Health Data Reports
A public health data report is a document that shares information about the health of a group of people. These reports can serve many purposes like providing information, supporting causes, creating policies, and assessing public health plans. Stakeholders and leaders in the community can use these reports to develop effective public health policies and programs.
Findings from the 2022 Washington County COVID-19 Impact Survey
In 2022, Washington County Public Health contracted with Wilder Research to conduct a survey. This survey aimed to understand how the COVID-19 pandemic affected the health of people living in Washington County. The goal was to gather information to improve public health programs and services in the county. This fact sheet provides an overview of the survey findings about substance use and mental health.
About the survey process
The survey was conducted in April-June 2022 and was funded by the Washington County Public Health and Environment Department. The survey was conducted by mail with a web option. A total of 2,500 people were invited to participate and 562 completed the survey for a 23.2% response rate. Survey data were adjusted using statistical weighting procedures to ensure that the data are representative of all residents of Washington County. In these reports, Ns are unweighted and percentages are weighted.

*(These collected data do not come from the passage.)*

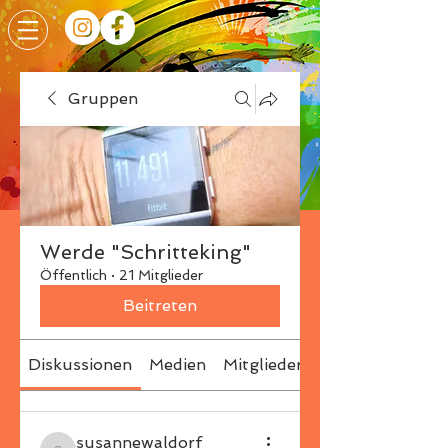
Gruppen
Werde "Schritteking"
Öffentlich
·
21 Mitglieder
Beitreten
Diskussionen
Medien
Mitglieder
Info
susannewaldorf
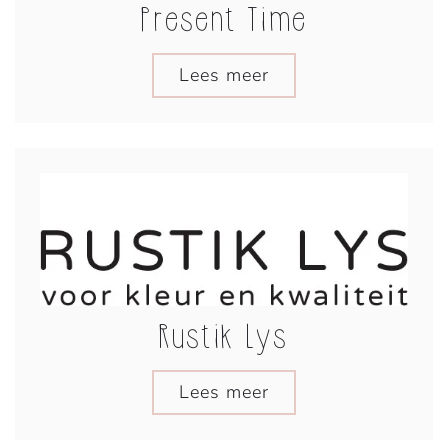
Present Time
Lees meer
Rustik Lys
Lees meer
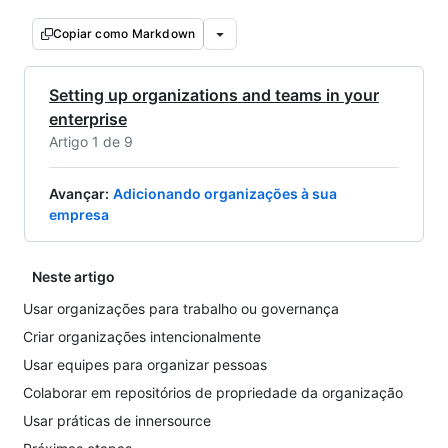
Copiar como Markdown
Setting up organizations and teams in your
enterprise
Artigo 1 de 9
Avançar
:
Adicionando organizações à sua
empresa
Neste artigo
Usar organizações para trabalho ou governança
Criar organizações intencionalmente
Usar equipes para organizar pessoas
Colaborar em repositórios de propriedade da organização
Usar práticas de innersource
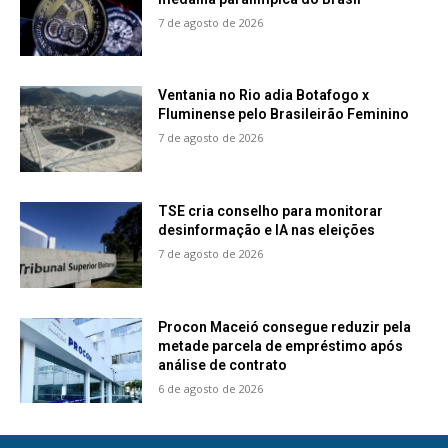
7 de agosto de 2026
Ventania no Rio adia Botafogo x
Fluminense pelo Brasileirão Feminino
7 de agosto de 2026
TSE cria conselho para monitorar
desinformação e IA nas eleições
7 de agosto de 2026
Procon Maceió consegue reduzir pela
metade parcela de empréstimo após
análise de contrato
6 de agosto de 2026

In the following reports, when a difference in responses across demographic subgroups is described, it is because there is a difference of 10 percentage points or more. These differences have not been tested for statistical significance but may have practical significance for informing public health efforts.
It is important to be aware of the limitations of the data. When looking at differences between White respondents and respondents of color, keep in mind that survey respondents of color were younger (age 18-54), on average. Differences between these demographic groups could be attributed to differences in the age of respondents and the health issues associated with aging, rather than being attributed to differences caused by race. We acknowledge that systematic racism and structural factors contribute to the differences we observe across demographic subgroups throughout this report.